**Your task**
In the abstract on SPARC expression in biliary tract cancer, how many resected specimens were examined immunohistochemically?

**Passage provided**
230P - Prognostic Impact of Tumoral and/or Peri-Tumoral Sparc Expressions After Surgery in Patients with Biliary Tract Cancer

Abstract

ABSTRACT Aim: SPARC (secreted protein acidic and rich in cysteine) is a member of matricellular glycoproteins, which modulate interactions between tumoral cells and the peri-tumoral stroma. It was demonstrated that SPARC not only induced proliferation and invasion in vitro, but also became a poor prognostic marker in different cancers, including three gastro-intestinal cancers; stomach, colon, and pancreas. Herein, we evaluated the prognostic significance of tumor and peri-tumoral SPARC expression in patients with biliary tract cancer (BTC) after surgery. Methods: We examined immunohistochemical patterns of SPARC expression in 110 resected specimens and evaluated the prognostic significance using a prospectively collected database. Results: 93 patients underwent R0 resection, and 54 patients suffered from lymph node metastasis. Overall survival at 5-year after surgery was 34.2%. SPARC expressed at 46 tumoral cells (42%) and at 65 peri-tumoral stroma (59%). Tumoral SPARC did not relate to major patients characteristics; however, peri-tumoral stromal SPARC expressed highly, related to lymph node metastasis, stage, and tumor location. Patients whose peri-tumoral stroma expressed SPARC (MST, 24.5 months) had a significantly worse prognosis than patients whose peri-tumoral stroma did not express SPARC (MST, 69.2 months; p = 0.0001). Moreover, the expression of SPARC in tumoral cells was also associated with a poor prognosis and was a less significantly predictor of prognosis than the positive SPARC expression in peri-tumoral stroma (p = 0.0487). In multivaliate analysis, controlling for other prognostic factors (UICC stage, pathological type, lymph nodes metastasis, margin status, perineural invasion and vascular invasion), the hazard ration for patients whose peri-tumoral stroma expressed SPARC compared with those whose peri-tumoral stroma did not was 2.74 (95% CI, 1.64 to 4.76). The expression of tumoral SPARC was unrelated to an independent predictor of poor prognosis (HR, 1.45; 95% CI, 0.89 to 2.37). Conclusions: The expression of SPARC at peri-tumoral stroma portends a poor prognosis for patients with BTC after surgery. Disclosure: All authors have declared no conflicts of interest.

**Data**
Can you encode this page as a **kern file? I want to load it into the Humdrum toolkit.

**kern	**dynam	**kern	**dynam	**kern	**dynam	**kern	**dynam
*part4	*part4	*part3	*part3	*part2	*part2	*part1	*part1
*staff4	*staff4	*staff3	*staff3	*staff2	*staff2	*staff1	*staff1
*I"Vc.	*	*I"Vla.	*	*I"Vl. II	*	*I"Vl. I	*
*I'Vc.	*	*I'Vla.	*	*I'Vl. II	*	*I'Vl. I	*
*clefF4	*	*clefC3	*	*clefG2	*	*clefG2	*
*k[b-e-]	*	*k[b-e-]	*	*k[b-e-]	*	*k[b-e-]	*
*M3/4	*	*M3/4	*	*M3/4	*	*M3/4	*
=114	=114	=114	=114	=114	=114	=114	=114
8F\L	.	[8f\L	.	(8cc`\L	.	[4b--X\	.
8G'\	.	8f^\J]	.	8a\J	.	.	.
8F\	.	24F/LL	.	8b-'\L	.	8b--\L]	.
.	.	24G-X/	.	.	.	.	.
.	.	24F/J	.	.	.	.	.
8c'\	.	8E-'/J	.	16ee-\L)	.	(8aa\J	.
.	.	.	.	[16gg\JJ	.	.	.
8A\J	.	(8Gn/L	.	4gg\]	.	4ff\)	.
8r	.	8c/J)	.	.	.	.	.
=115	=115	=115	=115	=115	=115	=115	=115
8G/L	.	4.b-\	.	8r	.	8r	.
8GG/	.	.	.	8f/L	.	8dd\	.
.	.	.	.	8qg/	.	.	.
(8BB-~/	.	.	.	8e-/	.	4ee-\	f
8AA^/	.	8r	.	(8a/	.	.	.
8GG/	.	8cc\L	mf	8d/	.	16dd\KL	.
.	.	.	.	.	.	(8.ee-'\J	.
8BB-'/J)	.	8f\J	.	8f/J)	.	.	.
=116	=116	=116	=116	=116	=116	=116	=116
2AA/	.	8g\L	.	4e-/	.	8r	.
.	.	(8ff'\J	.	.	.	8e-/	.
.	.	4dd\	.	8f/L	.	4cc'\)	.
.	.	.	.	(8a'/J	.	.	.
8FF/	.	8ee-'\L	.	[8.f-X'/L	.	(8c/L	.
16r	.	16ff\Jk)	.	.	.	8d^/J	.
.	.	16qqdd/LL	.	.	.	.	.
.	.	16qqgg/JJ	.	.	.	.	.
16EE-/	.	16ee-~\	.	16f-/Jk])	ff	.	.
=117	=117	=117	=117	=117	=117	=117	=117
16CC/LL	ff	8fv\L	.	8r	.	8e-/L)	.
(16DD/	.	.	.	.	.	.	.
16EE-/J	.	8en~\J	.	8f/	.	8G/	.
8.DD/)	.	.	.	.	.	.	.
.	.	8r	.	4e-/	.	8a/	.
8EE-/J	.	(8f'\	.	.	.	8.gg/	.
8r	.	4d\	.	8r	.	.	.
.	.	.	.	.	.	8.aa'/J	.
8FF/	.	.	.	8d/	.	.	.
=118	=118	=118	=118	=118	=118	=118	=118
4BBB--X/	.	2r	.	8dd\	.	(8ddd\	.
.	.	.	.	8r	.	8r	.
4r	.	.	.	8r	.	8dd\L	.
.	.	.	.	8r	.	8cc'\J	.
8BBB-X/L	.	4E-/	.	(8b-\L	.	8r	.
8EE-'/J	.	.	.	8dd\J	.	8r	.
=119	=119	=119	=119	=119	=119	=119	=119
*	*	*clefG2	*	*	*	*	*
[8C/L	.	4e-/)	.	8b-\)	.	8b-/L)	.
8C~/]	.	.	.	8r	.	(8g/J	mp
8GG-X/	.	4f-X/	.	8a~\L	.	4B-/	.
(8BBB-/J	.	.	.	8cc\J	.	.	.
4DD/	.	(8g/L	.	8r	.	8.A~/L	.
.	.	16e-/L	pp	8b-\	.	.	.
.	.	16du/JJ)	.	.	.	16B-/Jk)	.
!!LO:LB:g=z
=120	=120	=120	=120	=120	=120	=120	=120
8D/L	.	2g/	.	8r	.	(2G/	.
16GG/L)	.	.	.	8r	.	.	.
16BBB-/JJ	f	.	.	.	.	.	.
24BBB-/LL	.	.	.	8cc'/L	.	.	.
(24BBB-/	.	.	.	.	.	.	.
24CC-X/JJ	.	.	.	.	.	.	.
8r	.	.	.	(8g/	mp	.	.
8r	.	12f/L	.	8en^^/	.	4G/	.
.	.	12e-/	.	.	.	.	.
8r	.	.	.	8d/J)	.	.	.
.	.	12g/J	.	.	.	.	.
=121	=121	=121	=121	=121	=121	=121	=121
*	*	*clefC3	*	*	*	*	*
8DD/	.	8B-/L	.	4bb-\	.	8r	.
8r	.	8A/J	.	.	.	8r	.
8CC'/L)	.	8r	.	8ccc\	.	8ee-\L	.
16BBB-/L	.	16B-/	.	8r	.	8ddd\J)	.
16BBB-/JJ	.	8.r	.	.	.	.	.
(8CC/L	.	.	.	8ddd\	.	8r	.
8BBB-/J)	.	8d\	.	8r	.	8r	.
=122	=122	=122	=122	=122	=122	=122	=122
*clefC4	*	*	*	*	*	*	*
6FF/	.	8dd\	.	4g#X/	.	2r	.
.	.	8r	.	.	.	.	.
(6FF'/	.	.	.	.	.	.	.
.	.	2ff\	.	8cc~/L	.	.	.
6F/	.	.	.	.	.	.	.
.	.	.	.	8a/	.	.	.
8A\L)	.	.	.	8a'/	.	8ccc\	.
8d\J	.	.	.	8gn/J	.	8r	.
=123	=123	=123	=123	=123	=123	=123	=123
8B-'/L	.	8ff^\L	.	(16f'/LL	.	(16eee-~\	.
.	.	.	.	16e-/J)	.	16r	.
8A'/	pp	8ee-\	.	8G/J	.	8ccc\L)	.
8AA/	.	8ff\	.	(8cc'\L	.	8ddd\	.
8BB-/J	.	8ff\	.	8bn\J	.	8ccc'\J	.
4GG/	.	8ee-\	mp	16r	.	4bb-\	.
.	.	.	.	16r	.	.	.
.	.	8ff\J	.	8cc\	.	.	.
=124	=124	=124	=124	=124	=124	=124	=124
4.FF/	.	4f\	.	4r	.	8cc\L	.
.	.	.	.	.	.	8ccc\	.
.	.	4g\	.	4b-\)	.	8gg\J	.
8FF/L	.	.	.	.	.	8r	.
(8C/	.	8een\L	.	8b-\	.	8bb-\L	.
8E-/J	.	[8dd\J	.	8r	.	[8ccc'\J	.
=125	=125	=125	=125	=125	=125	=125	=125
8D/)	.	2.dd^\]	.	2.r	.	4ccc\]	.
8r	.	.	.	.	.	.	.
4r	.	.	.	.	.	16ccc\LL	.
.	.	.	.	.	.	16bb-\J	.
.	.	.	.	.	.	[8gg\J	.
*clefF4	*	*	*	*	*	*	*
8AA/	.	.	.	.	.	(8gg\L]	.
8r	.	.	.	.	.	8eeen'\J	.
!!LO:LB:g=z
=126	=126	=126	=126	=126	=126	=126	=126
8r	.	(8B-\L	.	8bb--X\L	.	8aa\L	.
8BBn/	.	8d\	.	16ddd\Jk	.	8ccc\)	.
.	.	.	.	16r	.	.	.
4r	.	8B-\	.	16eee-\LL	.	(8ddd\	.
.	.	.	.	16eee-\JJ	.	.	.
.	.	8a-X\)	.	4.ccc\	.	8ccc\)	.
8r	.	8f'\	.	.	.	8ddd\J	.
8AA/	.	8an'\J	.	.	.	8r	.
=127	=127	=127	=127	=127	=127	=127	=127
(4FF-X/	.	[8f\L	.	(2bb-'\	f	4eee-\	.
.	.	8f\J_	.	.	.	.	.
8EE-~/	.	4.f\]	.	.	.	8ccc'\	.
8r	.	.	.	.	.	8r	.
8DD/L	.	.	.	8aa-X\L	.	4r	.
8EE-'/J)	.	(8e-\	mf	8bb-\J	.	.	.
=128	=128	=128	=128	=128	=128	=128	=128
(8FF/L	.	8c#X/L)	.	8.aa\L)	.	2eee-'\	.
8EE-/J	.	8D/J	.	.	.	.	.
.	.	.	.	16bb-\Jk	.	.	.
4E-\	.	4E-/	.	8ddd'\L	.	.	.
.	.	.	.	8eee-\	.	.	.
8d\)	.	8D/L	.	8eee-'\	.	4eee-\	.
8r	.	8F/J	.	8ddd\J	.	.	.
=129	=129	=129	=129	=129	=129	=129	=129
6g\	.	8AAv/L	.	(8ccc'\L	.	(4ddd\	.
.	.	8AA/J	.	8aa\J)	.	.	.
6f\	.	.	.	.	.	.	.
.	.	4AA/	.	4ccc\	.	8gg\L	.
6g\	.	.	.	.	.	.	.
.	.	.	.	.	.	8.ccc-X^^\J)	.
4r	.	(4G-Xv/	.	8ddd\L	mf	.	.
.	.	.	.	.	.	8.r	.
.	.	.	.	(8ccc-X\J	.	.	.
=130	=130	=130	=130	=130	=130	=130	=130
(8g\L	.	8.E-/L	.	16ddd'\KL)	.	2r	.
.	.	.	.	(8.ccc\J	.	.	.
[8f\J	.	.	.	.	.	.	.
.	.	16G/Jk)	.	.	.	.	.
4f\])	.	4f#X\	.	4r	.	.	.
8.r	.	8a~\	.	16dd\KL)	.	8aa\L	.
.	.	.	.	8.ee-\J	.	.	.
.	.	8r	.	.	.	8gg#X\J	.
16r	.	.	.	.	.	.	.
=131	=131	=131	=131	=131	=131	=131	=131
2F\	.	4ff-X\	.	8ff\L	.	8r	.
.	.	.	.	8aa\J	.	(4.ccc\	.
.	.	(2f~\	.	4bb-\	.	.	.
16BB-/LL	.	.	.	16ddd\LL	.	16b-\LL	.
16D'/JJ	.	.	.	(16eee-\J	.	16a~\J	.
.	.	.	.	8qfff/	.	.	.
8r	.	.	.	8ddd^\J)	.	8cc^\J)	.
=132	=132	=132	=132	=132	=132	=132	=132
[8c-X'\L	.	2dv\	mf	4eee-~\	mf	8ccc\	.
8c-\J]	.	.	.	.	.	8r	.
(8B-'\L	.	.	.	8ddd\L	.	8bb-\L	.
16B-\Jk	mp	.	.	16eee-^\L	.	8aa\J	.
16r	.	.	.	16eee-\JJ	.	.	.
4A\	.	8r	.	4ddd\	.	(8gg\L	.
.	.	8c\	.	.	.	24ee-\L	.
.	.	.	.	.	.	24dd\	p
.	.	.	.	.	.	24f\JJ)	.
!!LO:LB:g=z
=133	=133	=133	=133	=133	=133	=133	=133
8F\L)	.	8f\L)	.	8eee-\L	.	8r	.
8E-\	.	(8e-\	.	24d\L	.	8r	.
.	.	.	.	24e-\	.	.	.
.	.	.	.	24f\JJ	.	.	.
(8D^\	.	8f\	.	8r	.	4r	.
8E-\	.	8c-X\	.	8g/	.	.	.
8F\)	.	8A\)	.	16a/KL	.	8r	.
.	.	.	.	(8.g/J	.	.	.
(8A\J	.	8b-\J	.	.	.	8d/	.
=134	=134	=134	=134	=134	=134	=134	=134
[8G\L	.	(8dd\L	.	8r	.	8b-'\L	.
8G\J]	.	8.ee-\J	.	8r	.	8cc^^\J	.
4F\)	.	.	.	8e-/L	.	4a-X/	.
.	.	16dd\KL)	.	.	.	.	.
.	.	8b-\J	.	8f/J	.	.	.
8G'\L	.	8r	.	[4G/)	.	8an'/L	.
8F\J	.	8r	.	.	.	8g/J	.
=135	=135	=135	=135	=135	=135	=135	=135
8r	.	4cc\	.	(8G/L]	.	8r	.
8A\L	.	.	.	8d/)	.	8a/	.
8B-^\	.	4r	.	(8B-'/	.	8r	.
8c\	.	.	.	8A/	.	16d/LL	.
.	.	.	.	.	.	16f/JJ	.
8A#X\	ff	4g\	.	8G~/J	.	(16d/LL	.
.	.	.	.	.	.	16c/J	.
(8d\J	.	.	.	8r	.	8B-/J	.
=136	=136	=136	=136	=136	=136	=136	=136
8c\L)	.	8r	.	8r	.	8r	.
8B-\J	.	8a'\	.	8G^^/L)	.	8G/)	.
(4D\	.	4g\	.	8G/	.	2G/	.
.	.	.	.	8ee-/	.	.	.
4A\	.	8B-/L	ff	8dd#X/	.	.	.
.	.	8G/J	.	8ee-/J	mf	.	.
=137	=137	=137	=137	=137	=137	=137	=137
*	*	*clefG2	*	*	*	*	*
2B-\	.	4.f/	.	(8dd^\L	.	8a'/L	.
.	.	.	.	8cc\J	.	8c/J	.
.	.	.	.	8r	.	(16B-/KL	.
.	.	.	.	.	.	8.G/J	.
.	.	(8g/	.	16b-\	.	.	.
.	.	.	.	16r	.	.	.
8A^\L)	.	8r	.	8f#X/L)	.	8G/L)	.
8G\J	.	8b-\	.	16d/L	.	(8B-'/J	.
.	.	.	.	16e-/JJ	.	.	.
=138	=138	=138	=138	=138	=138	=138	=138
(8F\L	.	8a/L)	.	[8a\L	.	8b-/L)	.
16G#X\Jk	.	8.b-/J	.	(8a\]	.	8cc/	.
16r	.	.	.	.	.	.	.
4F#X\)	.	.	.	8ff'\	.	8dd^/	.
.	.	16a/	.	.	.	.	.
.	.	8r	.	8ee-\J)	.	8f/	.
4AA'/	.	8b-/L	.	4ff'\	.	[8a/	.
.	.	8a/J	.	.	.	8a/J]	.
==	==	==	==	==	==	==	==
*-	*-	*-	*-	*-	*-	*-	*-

**Output for this task**
110 resected specimens.